If you’ve already devoured each and every episode of the second season of Netflix’s hit Stranger Things 2, or even if you’re watching more leisurely and haven’t gotten to the end yet, you’ve no doubt seen images in the promotional material of the series’ most iconic new creature: the giant, many-legged entity which Will Byers calls “the Shadow Monster.”
It’s the season’s main threat and is a lot more nefarious than any mere Demogorgon. While the Dungeons & Dragons analogy of the Shadow Monster is the “Mind Flayer,” deemed as such for its ability to tap into and control human minds, there’s also another great point of reference in the deity mythos of H.P. Lovecraft: the Nyarlathotep.
Nyarlathotep, also known by various monikers including “the Crawling Chaos” and “the Haunter of the Dark,” is the deity that appears most in Lovecraft’s stories. Unlike some of the other major Outer Gods, which often exist in space or other dimensions, Nyarlathotep can hop between dimensions—he’s been the villain of both the real-world and Dreamlands fiction of Lovecraft—and can take many forms, including human. Several depictions of the Nyarlathotep, however, depict him as a mass of tendrils with no discernible face. Even Lovecraft himself, as written in the Necronomicon, called Nyarlathotep “the mad faceless god.”
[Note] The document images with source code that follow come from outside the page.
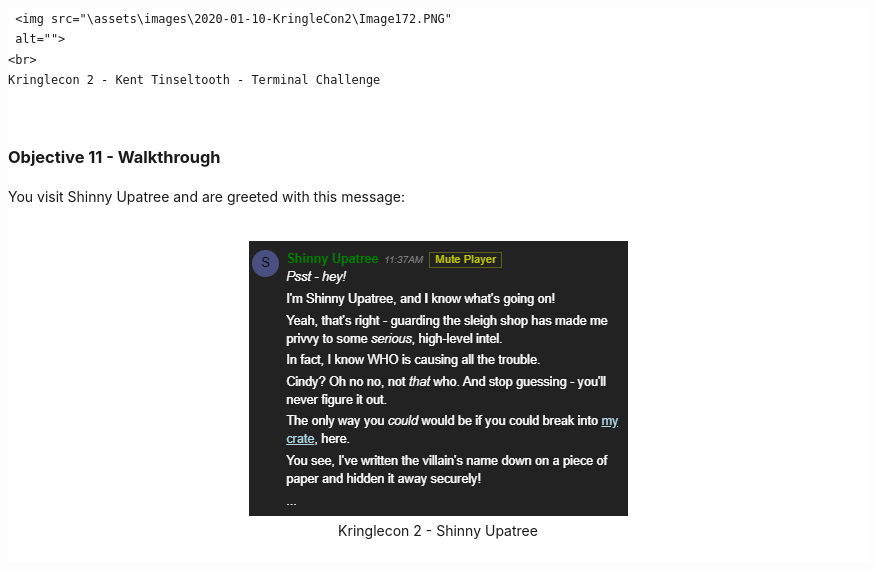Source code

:      <img src="\assets\images\2020-01-10-KringleCon2\Image172.PNG"
     alt="">
    <br>
    Kringlecon 2 - Kent Tinseltooth - Terminal Challenge
</div><br>  


### Objective 11 - Walkthrough
You visit Shinny Upatree and are greeted with this message:
<div style="text-align:center">
    <br>
     <img src="\assets\images\2020-01-10-KringleCon2\Image173.PNG"
     alt="">
    <br>
    Kringlecon 2 - Shinny Upatree
</div><br>  
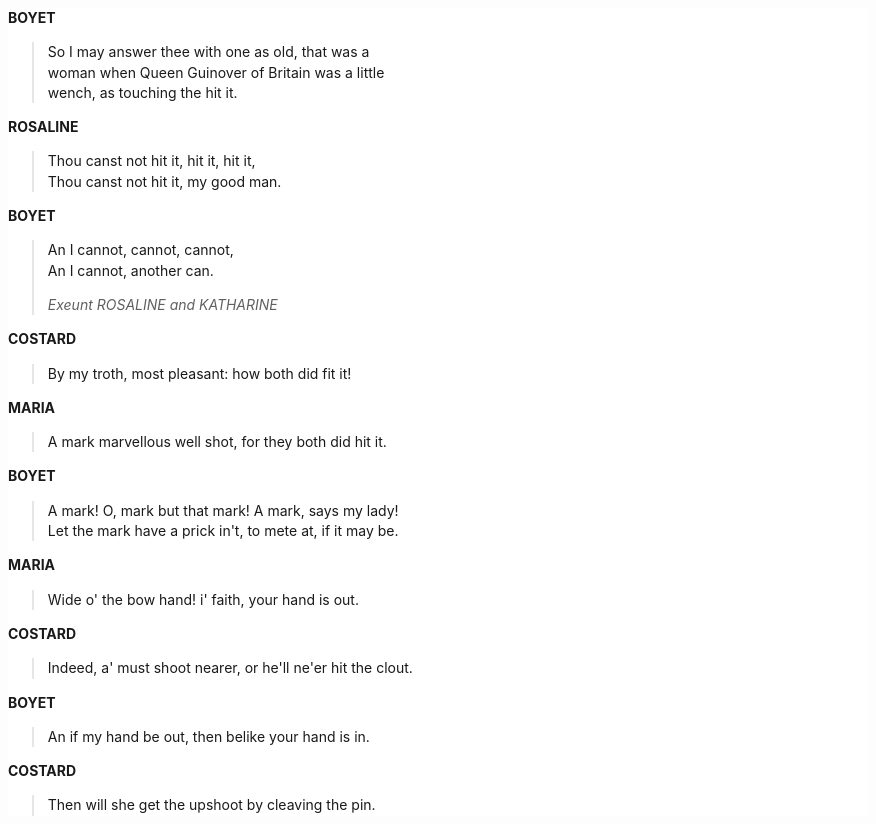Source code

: <A NAME=speech48><b>BOYET</b></a>
<blockquote>
<A NAME=131>So I may answer thee with one as old, that was a</A><br>
<A NAME=132>woman when Queen Guinover of Britain was a little</A><br>
<A NAME=133>wench, as touching the hit it.</A><br>
</blockquote>

<A NAME=speech49><b>ROSALINE</b></a>
<blockquote>
<A NAME=134>          Thou canst not hit it, hit it, hit it,</A><br>
<A NAME=135>Thou canst not hit it, my good man.</A><br>
</blockquote>

<A NAME=speech50><b>BOYET</b></a>
<blockquote>
<A NAME=136>          An I cannot, cannot, cannot,</A><br>
<A NAME=137>An I cannot, another can.</A><br>
<p><i>Exeunt ROSALINE and KATHARINE</i></p>
</blockquote>

<A NAME=speech51><b>COSTARD</b></a>
<blockquote>
<A NAME=138>By my troth, most pleasant: how both did fit it!</A><br>
</blockquote>

<A NAME=speech52><b>MARIA</b></a>
<blockquote>
<A NAME=139>A mark marvellous well shot, for they both did hit it.</A><br>
</blockquote>

<A NAME=speech53><b>BOYET</b></a>
<blockquote>
<A NAME=140>A mark! O, mark but that mark! A mark, says my lady!</A><br>
<A NAME=141>Let the mark have a prick in't, to mete at, if it may be.</A><br>
</blockquote>

<A NAME=speech54><b>MARIA</b></a>
<blockquote>
<A NAME=142>Wide o' the bow hand! i' faith, your hand is out.</A><br>
</blockquote>

<A NAME=speech55><b>COSTARD</b></a>
<blockquote>
<A NAME=143>Indeed, a' must shoot nearer, or he'll ne'er hit the clout.</A><br>
</blockquote>

<A NAME=speech56><b>BOYET</b></a>
<blockquote>
<A NAME=144>An if my hand be out, then belike your hand is in.</A><br>
</blockquote>

<A NAME=speech57><b>COSTARD</b></a>
<blockquote>
<A NAME=145>Then will she get the upshoot by cleaving the pin.</A><br>
</blockquote>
He has the ability to drive his followers mad, and bring with him pestilence and death. From the short story called “Nyarlathotep” published in 1920, Lovecraft described him thusly:
“Into the lands of civilisation came Nyarlathotep, swarthy, slender, and sinister, always buying strange instruments of glass and metal and combining them into instruments yet stranger. He spoke much of the sciences—of electricity and psychology—and gave exhibitions of power which sent his spectators away speechless, yet which swelled his fame to exceeding magnitude. Men advised one another to see Nyarlathotep, and shuddered. And where Nyarlathotep went, rest vanished; for the small hours were rent with the screams of a nightmare.”
Wherever Nyarlathotep went, the inhabitants’ sleep would be plagued by vivid nightmares. The story ends by describing horrific, surreal vistas experienced by the party, in which they realize horror and doom have come to the world. Doesn’t sound too dissimilar to what Will Byers sees in his now-memories in the first several episodes, nor does the visage of the faceless, massive spider thing to the most common visage of Nyarlathotep’s true form.
Lovecraft’s evil deities are enormous and monstrous but are often also mentally devastating, and none embodies that more than Nyarlathotep. Similarly, while the first season of Stranger Things had a monster from the Upside Down that was hulking and brutal, the second season gave us one that struck fear into young Will Byers’ heart and tore his sanity asunder. The Shadow Monster is definitely this year’s big cosmic bad, and ol’ H.P. would be proud.